Representation of Ethereum, with its native cryptocurrency ether.

Dado Ruvic | Reuters

Ether fell as much as 9% on Monday, slipping below its critical $3,600 support level, shortly after a multimillion dollar hack affected a protocol on the token’s native network. 

The cryptocurrency, which is issued on Ethereum, was last down 6.6% at around $3,600, CoinMetrics data shows. That’s roughly 25% off its high of $4,885 hit on August 22

The coin’s tumble came after Ethereum-based decentralized finance protocol Balancer on Monday lost possibly more than $100 million in a hack. The exploit marks the latest in a series of bearish events that have put digital assets investors on tenterhooks over the past few weeks.

In mid-October, U.S. President Donald Trump announced “massive” tariffs on China over its restriction of rare earth exports, kicking off investors’ flight from crypto to risk-off assets such as gold. And although the president later walked back that threat, his comments sparked a sell-off that triggered cascading liquidations of highly leveraged digital asset positions

Last week, Federal Reserve Chair Jerome Powell cautioned investors about expecting future rate cuts, adding to existing bearish market sentiment.     

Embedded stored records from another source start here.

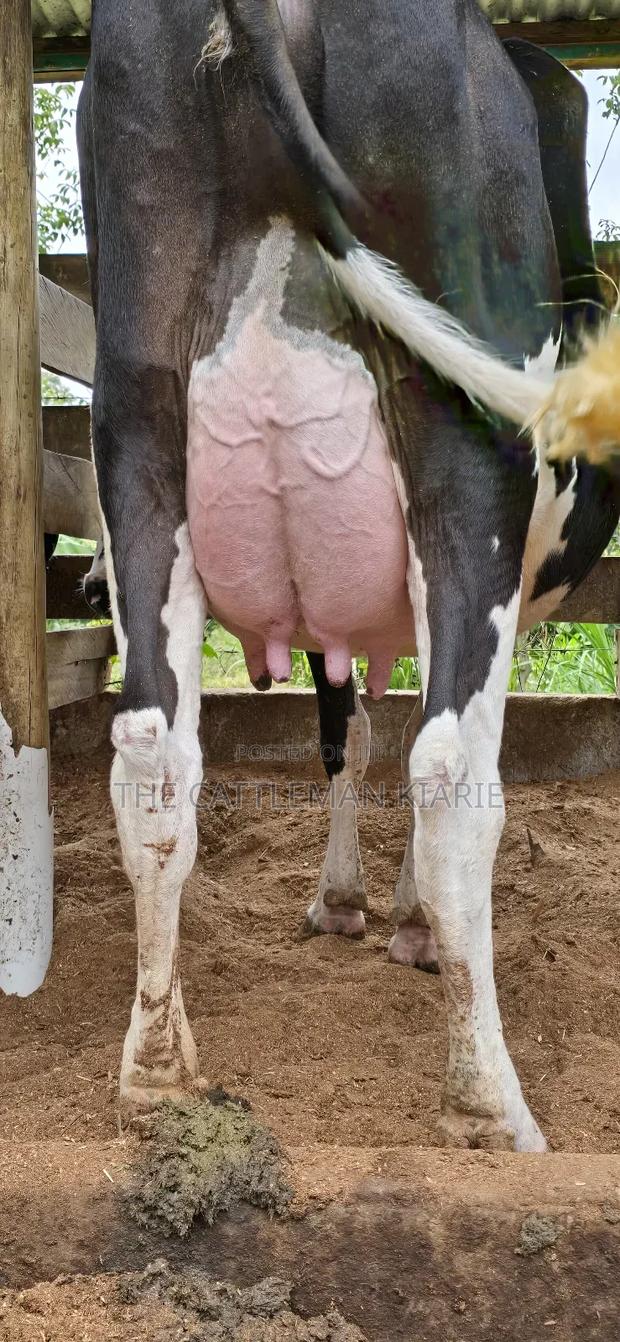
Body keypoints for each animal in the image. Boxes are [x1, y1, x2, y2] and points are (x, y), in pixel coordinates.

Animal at [77, 0, 619, 1151]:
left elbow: (347, 731)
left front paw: (347, 903)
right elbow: (395, 733)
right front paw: (399, 919)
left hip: (137, 420)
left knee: (152, 757)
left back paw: (155, 1071)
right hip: (467, 448)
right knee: (452, 767)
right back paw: (491, 1105)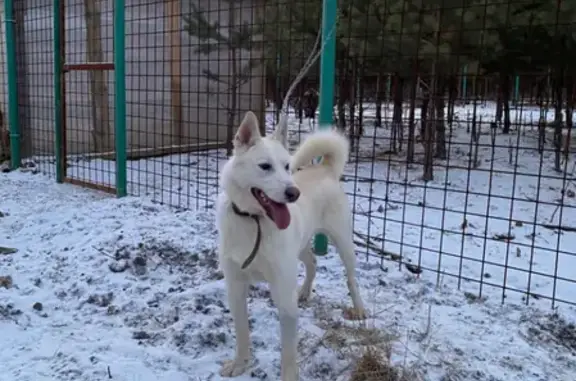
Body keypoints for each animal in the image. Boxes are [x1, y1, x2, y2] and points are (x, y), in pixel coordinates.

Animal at [214, 110, 366, 380]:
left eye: (286, 166)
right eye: (265, 166)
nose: (294, 193)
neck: (254, 221)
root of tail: (325, 168)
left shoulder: (283, 295)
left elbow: (288, 351)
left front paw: (288, 375)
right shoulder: (235, 287)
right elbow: (242, 332)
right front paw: (240, 364)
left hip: (343, 243)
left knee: (351, 278)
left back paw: (358, 308)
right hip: (301, 247)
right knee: (313, 262)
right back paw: (304, 292)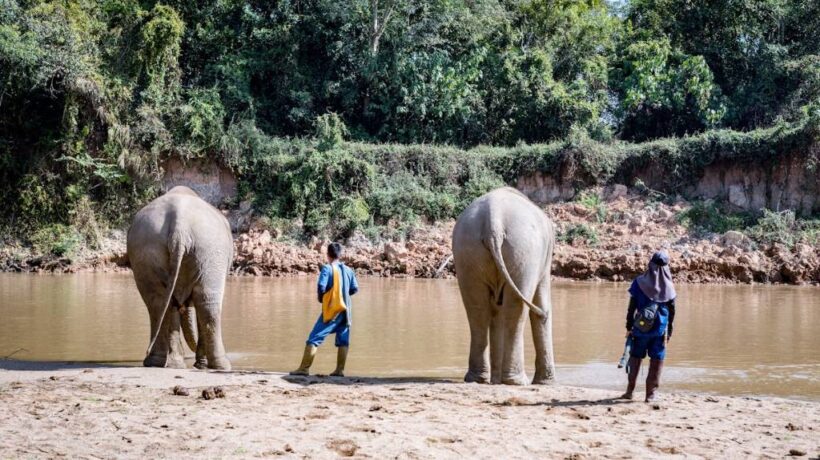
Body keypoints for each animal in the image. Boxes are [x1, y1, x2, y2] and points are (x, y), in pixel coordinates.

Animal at [127, 186, 233, 370]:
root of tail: (180, 224)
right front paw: (200, 364)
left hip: (147, 250)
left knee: (158, 302)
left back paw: (158, 363)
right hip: (211, 249)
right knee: (207, 301)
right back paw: (222, 366)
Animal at [452, 187, 556, 385]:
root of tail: (494, 220)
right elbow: (541, 306)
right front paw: (546, 383)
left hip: (467, 251)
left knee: (477, 310)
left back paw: (478, 379)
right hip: (524, 252)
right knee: (516, 311)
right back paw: (518, 381)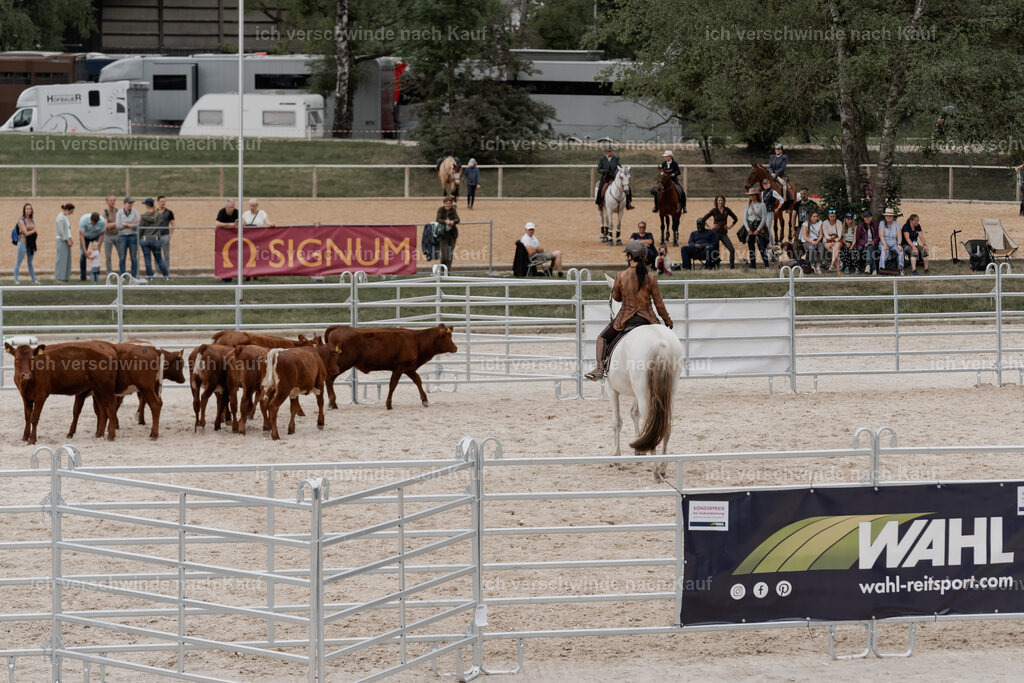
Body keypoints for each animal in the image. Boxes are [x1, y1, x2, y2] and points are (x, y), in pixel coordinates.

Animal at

“These events have put investors on uneasy footing as we roll into November,” Juan Leon, senior investment strategist at Bitwise, told CNBC. “Macro volatility notwithstanding, this October’s drawdown appears to have been a healthy, albeit sharp, de-leveraging event that flushed speculative excess from the market.”

Some stocks linked to digital assets are also coming under pressure. Coinbase shares were down nearly 4%, while Bitcoin treasury firm Strategy edged down more than 1%.